As the man responsible for corporate cash flow and financial planning, many CFOs are skeptical when it comes to dynamic pricing. After all, when prices are constantly changing, it’s difficult for the CFO to have a handle on cash flow, and seemingly impossible for them to make financial plans for the quarters and years ahead. They may be able to see unit sales estimates, but they can’t possibly estimate the revenues and profits that comes in.
There really is no way to get around it; dynamic pricing forces CFOs to look at their operations differently.
CFOs need to understand that dynamically adjusting prices to meet market demand creates new opportunities throughout the year, which can help increase cash flow. Platters and dinnerware traditionally have stronger sales towards the end of the year, with the upcoming holiday season. A retailer who recognizes weaker demand during the spring and summer can normalize demand throughout the year for those platters by lowering the price when demand is low and increasing the price as demand rises.

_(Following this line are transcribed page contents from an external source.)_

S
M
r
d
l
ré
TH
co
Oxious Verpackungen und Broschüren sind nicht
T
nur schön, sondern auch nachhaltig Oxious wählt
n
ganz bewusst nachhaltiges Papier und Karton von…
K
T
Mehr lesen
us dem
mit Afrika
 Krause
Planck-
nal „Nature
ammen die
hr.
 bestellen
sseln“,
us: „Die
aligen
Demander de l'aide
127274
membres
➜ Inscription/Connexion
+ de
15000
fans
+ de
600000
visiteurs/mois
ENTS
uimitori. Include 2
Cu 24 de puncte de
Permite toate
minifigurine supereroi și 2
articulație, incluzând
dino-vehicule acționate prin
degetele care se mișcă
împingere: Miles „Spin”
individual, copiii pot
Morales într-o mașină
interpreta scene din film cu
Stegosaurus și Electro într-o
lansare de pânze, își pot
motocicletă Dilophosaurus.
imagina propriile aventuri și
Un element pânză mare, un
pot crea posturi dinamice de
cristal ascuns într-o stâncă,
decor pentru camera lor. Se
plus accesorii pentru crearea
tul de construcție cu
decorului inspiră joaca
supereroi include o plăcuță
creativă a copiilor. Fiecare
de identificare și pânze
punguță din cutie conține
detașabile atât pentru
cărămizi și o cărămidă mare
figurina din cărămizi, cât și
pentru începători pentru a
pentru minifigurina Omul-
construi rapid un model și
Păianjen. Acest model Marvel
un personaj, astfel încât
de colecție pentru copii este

For the CFO, those unexpected summer sales, even at a lower margin, will help boost cashflow throughout the year. As an added bonus, margins will increase on that merchandise as the busier winter season arrives.
Reduced Operational Cost Risk
Market-sensitive pricing also reduces the risk of unexpected operational costs hurting the bottom line. Following traditional pricing methodologies, prices are set based on predetermined rules, such as percentage markup over cost. Often times once items are priced, they don’t get changed. If costs increase, or demand in the market changes, these items are frequently left behind at their original price.
By introducing dynamic pricing, the pricing team pays much closer attention to changes in the market and with their suppliers. They aren’t at risk of falling asleep at the wheel, since their entire focus is on managing the changing prices. As CFO, this means that operational cost changes in the market will be accounted for in the price of merchandise.
A More Challenging Role?
Clearly, there are elements in dynamic pricing that may make an experienced CFO uncomfortable. They work with numbers and prefer when everything lines up as expected. Dynamic pricing throws a wrench into their cash management. However, over time dynamic pricing helps improve the bottom line. In addition to the 30% sales increase and 7%-10% profit increase that Quicklizard customers typically experience, the normalized demand patterns and reduced operational risk means better bottom line numbers in those quarterly and annual reports. And that is good news for any CFO.